In baseball, there is no cavernous divide between generations. No peach baskets. No leather helmets. No prerequisites of toothlessness. No. Not in baseball. The baseball game of the early 20th century is the baseball game of the early 21st century. And that, dear readers, is a beautiful thing.
But what isn’t beautiful is always being late to the party. The NFL, the NBA, heck, the NHL… all three leagues had their very own networks before MLB finally made the move for its own. David Stern has taken the NBA all over the world with wild success — and the NFL has somehow convinced us all that from Week 10 to Week 17, we just GOTTA have a game on Thursday night!
One could even say that baseball’s public eye mediocrity is perhaps rooted in its stuckupedness — a trait that I am guilty of championing.
Alas! A chance for redemption!
Did you know there’s a friggin’ Lingerie Football League!?!?
I just found out about it. But I’m a fan. Big time.

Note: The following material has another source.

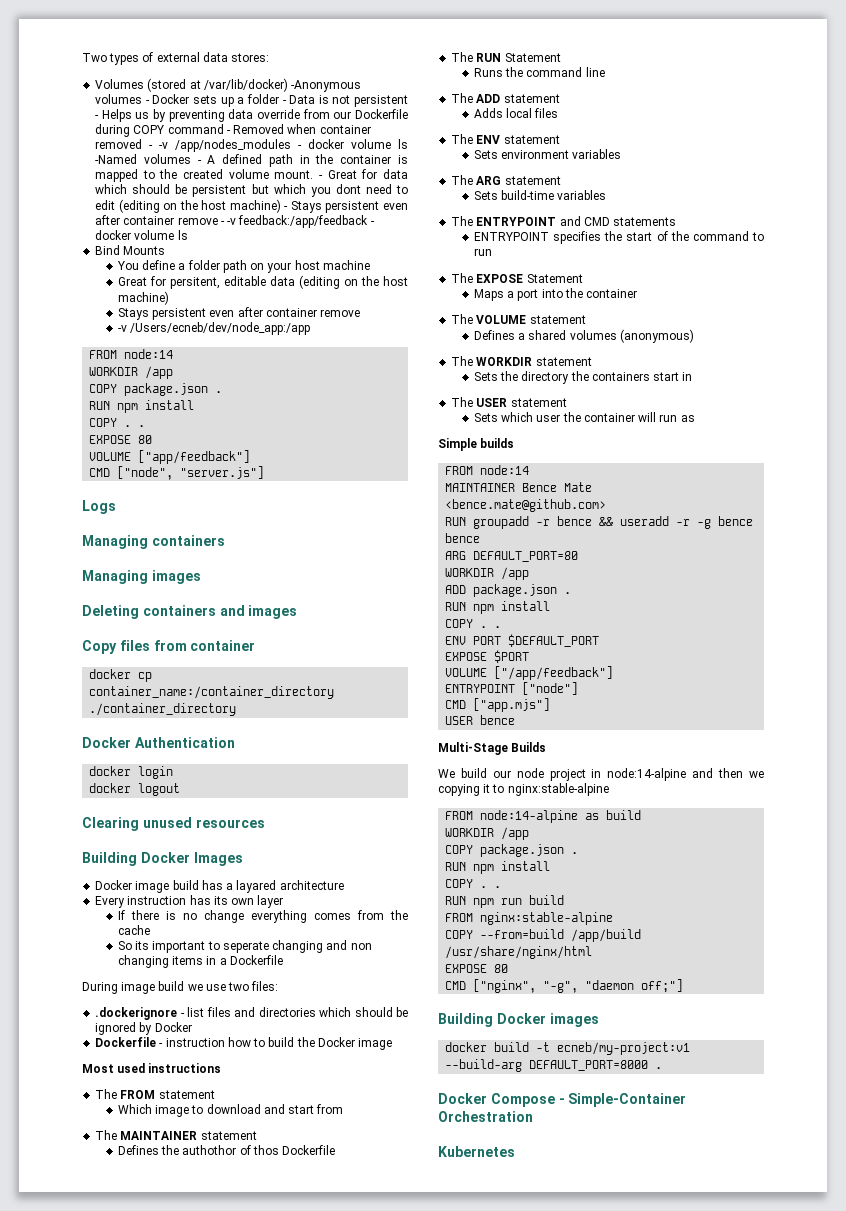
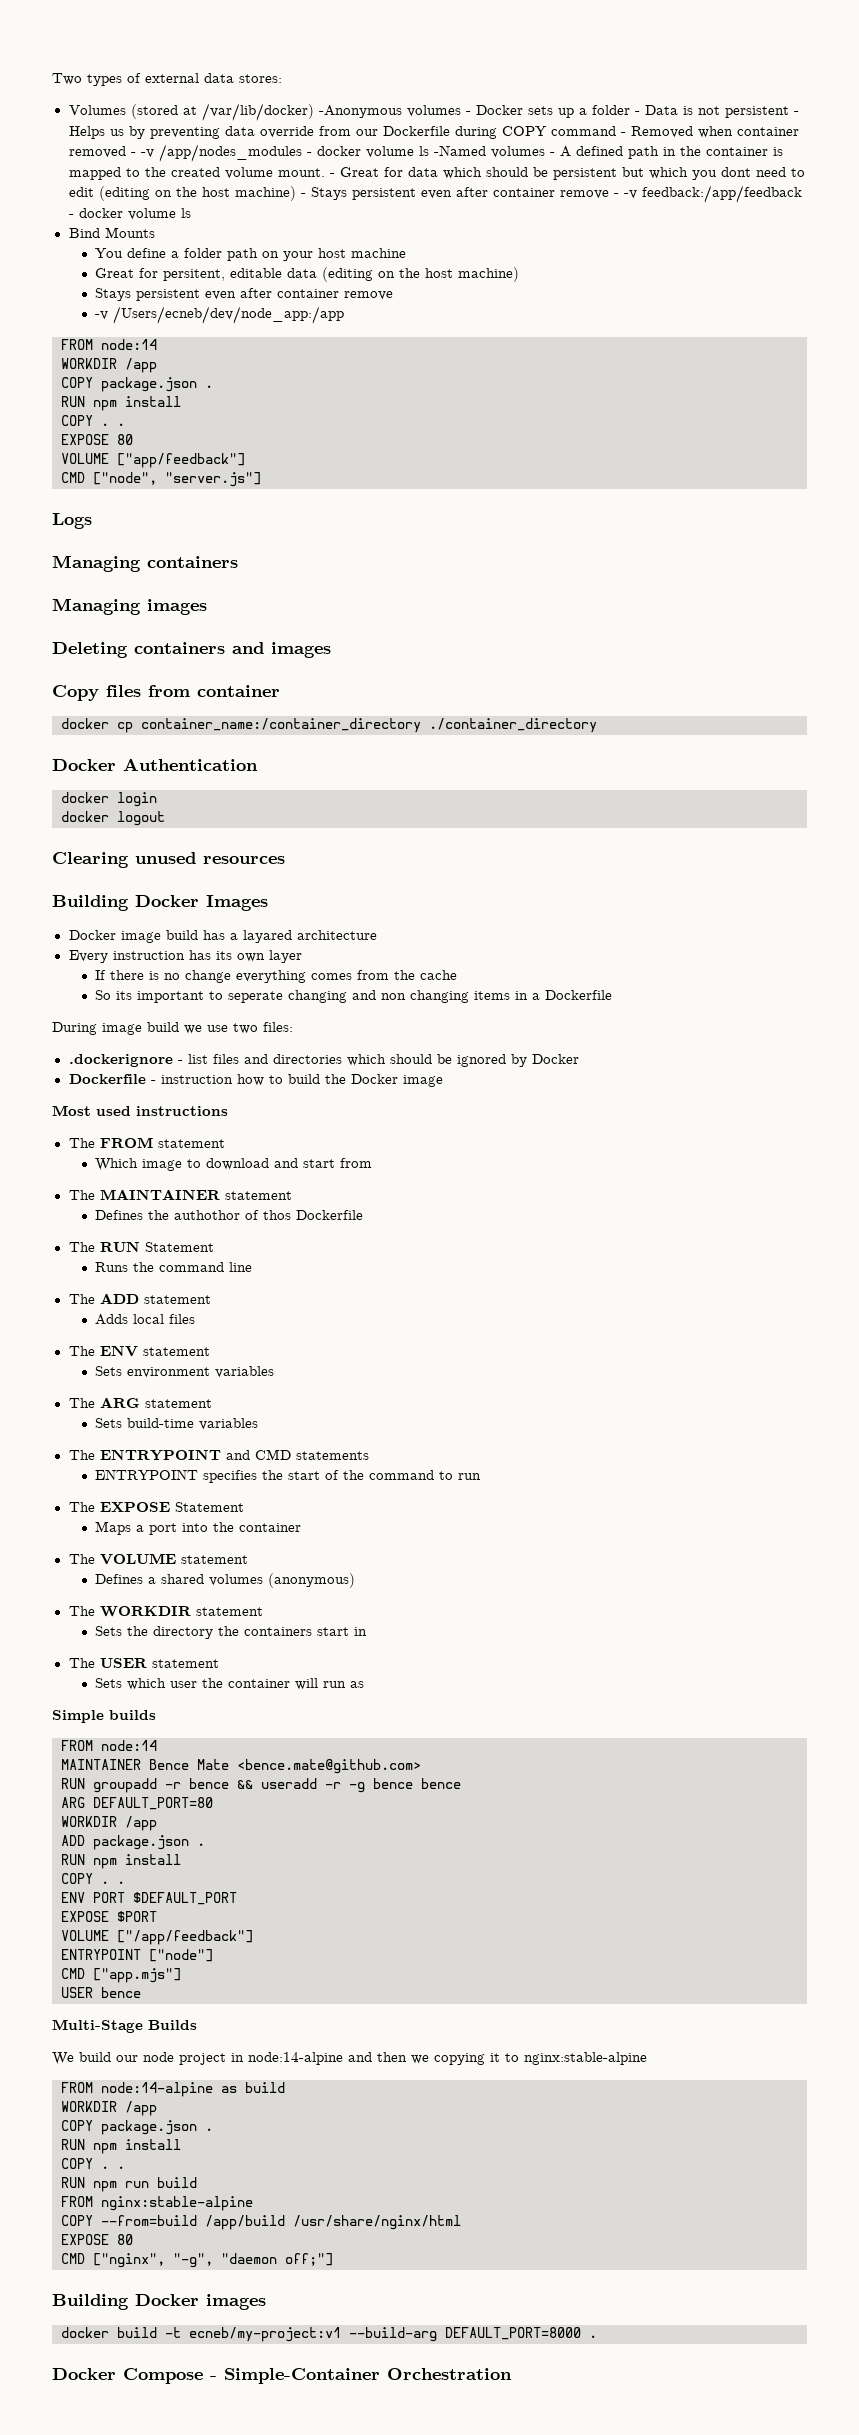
[438,1146,515,1157] // Kubernetes -> (512, 2374) none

And since (as far as I can tell) it appears the NFL has nothing to do with the league, I see an opportunity for Major League Baseball to finally make its mark as a trailblazer in the alternative sports industry. Ah, yes… I can see it now… during the cold, wintry months… 9 beautiful women versus 9 beautiful women… positioning fields in comfortable, indoor stadiums… whilst in… their underwear (if you could see me you’d see me smiling right now).
Damn it, SELIG! Are you listening?!?! I’m trying to sell you a goldmine here! And have you seen the price of gold lately?

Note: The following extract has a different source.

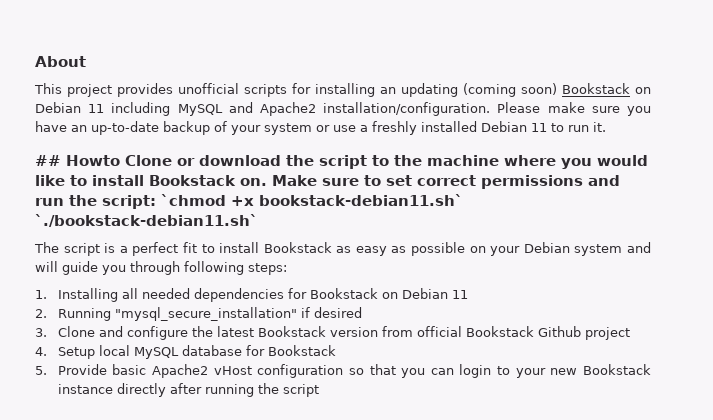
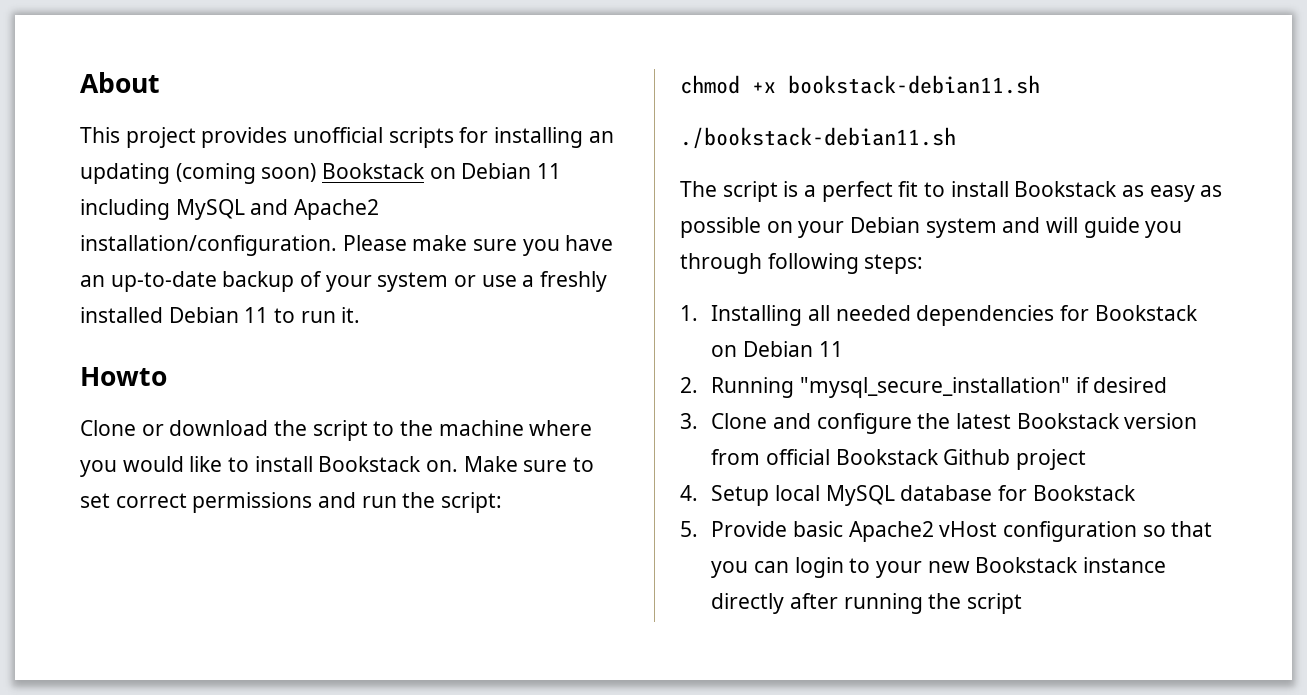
[35,155,61,166] ## -> (361, 315) none
(120, 160) none -> (167, 376) //
[161,194,463,206] [35,214,258,227] `chmod +x bookstack-debian11.sh` `./bookstack-debian11.sh` -> [680,75,1040,94] [680,127,956,149] // chmod +x bookstack-debian11.sh // ./bookstack-debian11.sh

Hate me ‘cuz I’m addicted to the female form, just don’t hate me ‘cuz I’m right.
Wow. Baseball is really over. I’m feeling a little lost here. Should I
turn to football, alcohol or the annual Victoria’s Secret holiday
special for comfort?
For serious though, anyone who knows me knows to be very, very cautious this time of year… for the sudden drop of the best baseball teams on the planet playing for a title to absolutely no baseball games at all can be beyond devastating.
I ain’t gonna tell on myself, but if you refer to the sheer number of world catastrophes that have taken place during the month of November over the last several years, you’ll understand exactly what I’m trying to say.
So. How do we cope?
Football helps. But not if you’re a Bears fan. So, yeah. I’m screwed there.
Hockey helps. No. That’s a lie. Hockey doesn’t help. At all.
My pal Johanna (from the RSBS podcasts) is trying to get me into the NBA… he’s been quizzing me on my basketball knowledge. My only problem is that the last time I paid any attention to the NBA, Charles Barkley and Shaquille O’Neal were in their primes (and half their current sizes!) so I’ve got a lot to catch up on. Apparently Dwight Howard and Juwan Howard are not the same person.
And beer. Yes. Beer will help. A lot. Especially if you mix beer and vodka and gin with Johnnie Walker… and a few bottles of Ambien. After that cocktail you won’t even remember to watch the Victoria Secret Holiday Special, let alone care about it.
And if everything goes according to the above plan, you can eliminate most of the doldrums tha traditionally take place between Thanksgiving and President’s Day. By then, Cliff Lee will be in pinstripes, Jayson Werth will be in pinstripes, and Carl Crawford will be in pinstripes!!!
So join me, Ben… join me, dear readers galore… and let us ride off into that fabled sunset known as off-season delirium. It won’t hurt. I promise.
Don’t hate me ‘cuz I’m right.
As is tradition here at RSBS, The Filibuster will now go on hiatus until pitchers and catchers report in the spring, leaving more room for the avant-garde ridiculousness you’ve come to expect from us over the years. Of course, come February we’ll announce its return; in the meantime, we would like to heartily thank all the strangers, friends, relatives, morons, geniuses and fellow bloggers who have sent in Filibuster questions during the 2010 season. Without y’all, it’d just be Al and I talkin’ to ourselves (BORING!)… so thank you, thank you, THANK YOU!!!